(Source material begins)

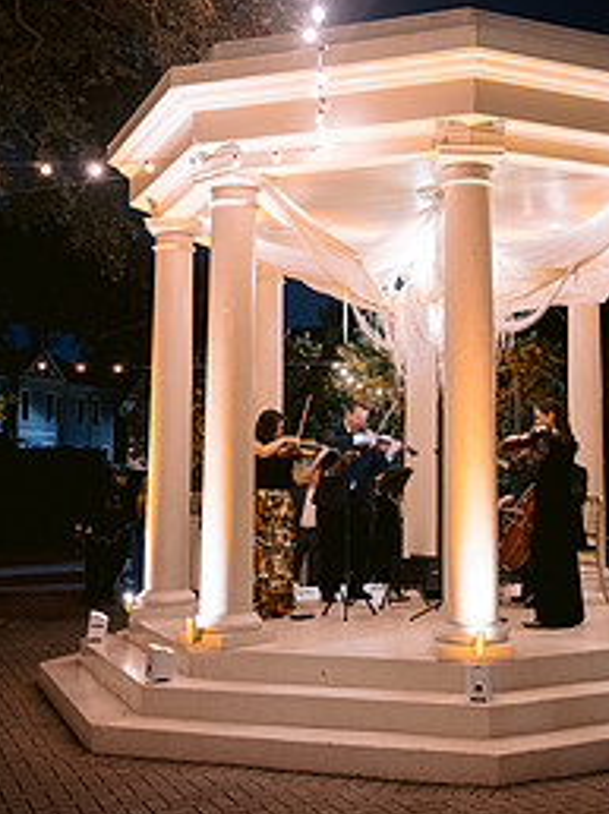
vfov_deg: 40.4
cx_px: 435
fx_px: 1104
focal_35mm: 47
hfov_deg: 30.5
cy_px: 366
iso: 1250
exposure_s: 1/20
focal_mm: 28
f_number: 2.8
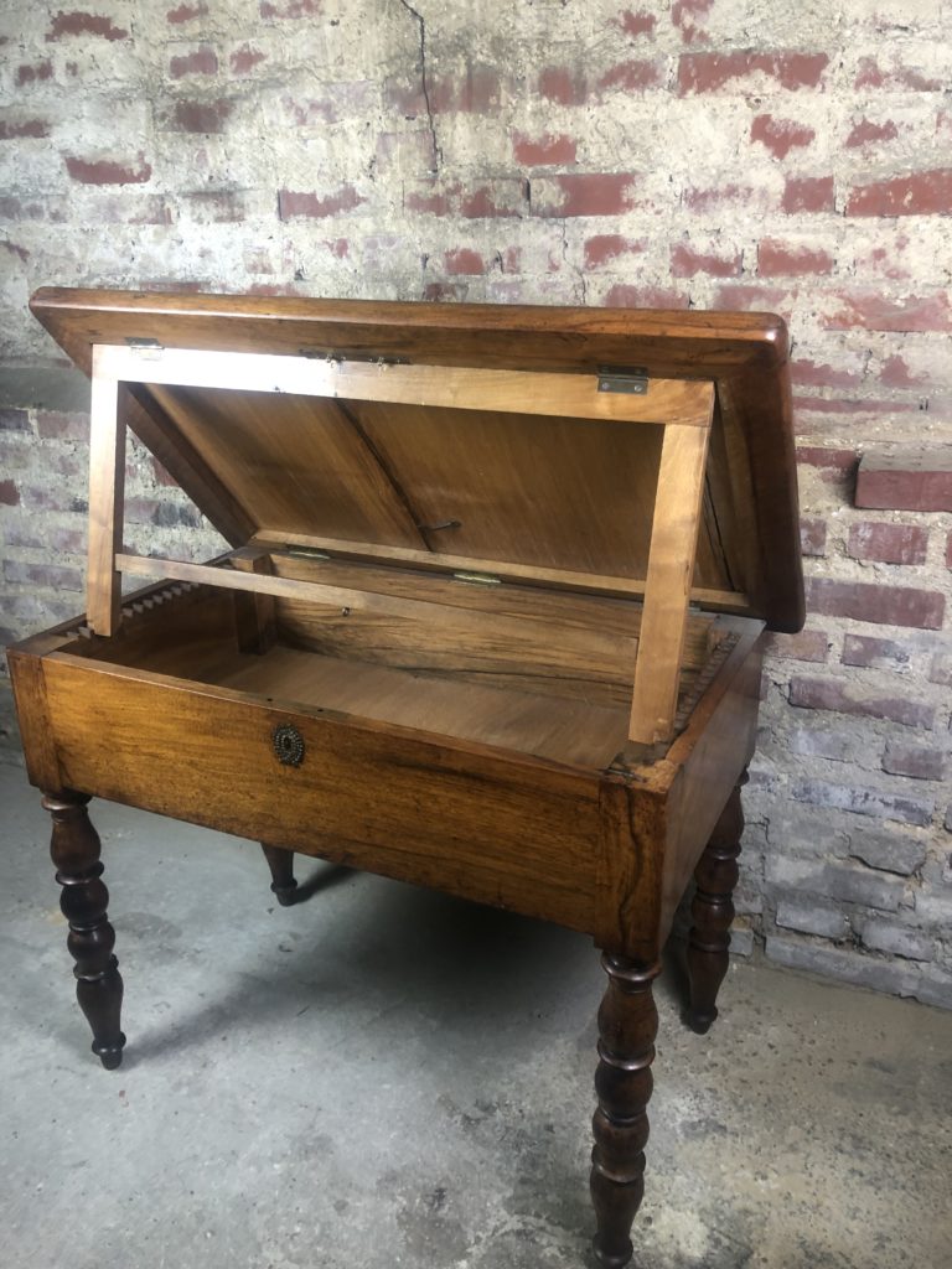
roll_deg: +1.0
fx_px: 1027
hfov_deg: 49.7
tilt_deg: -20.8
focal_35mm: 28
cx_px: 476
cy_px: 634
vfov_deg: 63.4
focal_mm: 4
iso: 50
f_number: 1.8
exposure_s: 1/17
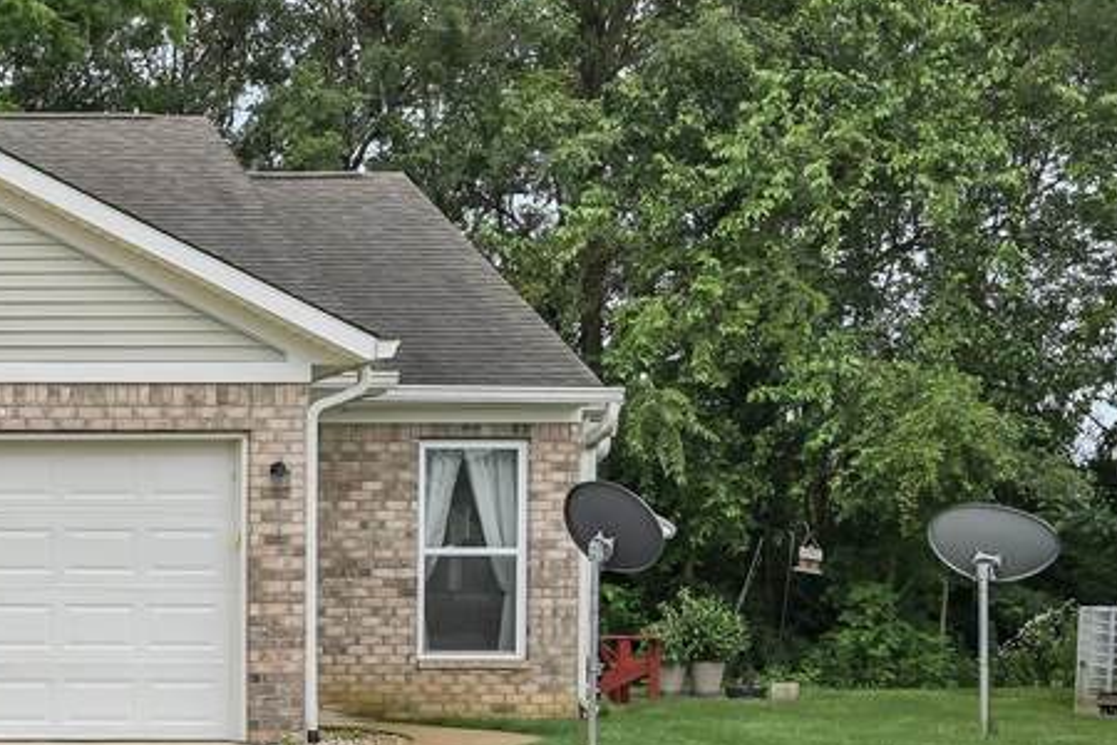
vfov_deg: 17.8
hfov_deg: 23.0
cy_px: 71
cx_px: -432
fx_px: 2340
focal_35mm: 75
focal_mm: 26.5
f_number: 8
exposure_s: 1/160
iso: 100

(Source material ends)

■ What you will do:
Only the lines from the one containing "f_number: 2.8" through the last line of the entries above, both included, belong in the answer, written out exactly; pictures do not.

■ Response:
f_number: 2.8
roll_deg: +1.0
fx_px: 1027
hfov_deg: 49.7
tilt_deg: -20.8
focal_35mm: 28
cx_px: 476
cy_px: 634
vfov_deg: 63.4
focal_mm: 4
iso: 50
f_number: 1.8
exposure_s: 1/17
vfov_deg: 17.8
hfov_deg: 23.0
cy_px: 71
cx_px: -432
fx_px: 2340
focal_35mm: 75
focal_mm: 26.5
f_number: 8
exposure_s: 1/160
iso: 100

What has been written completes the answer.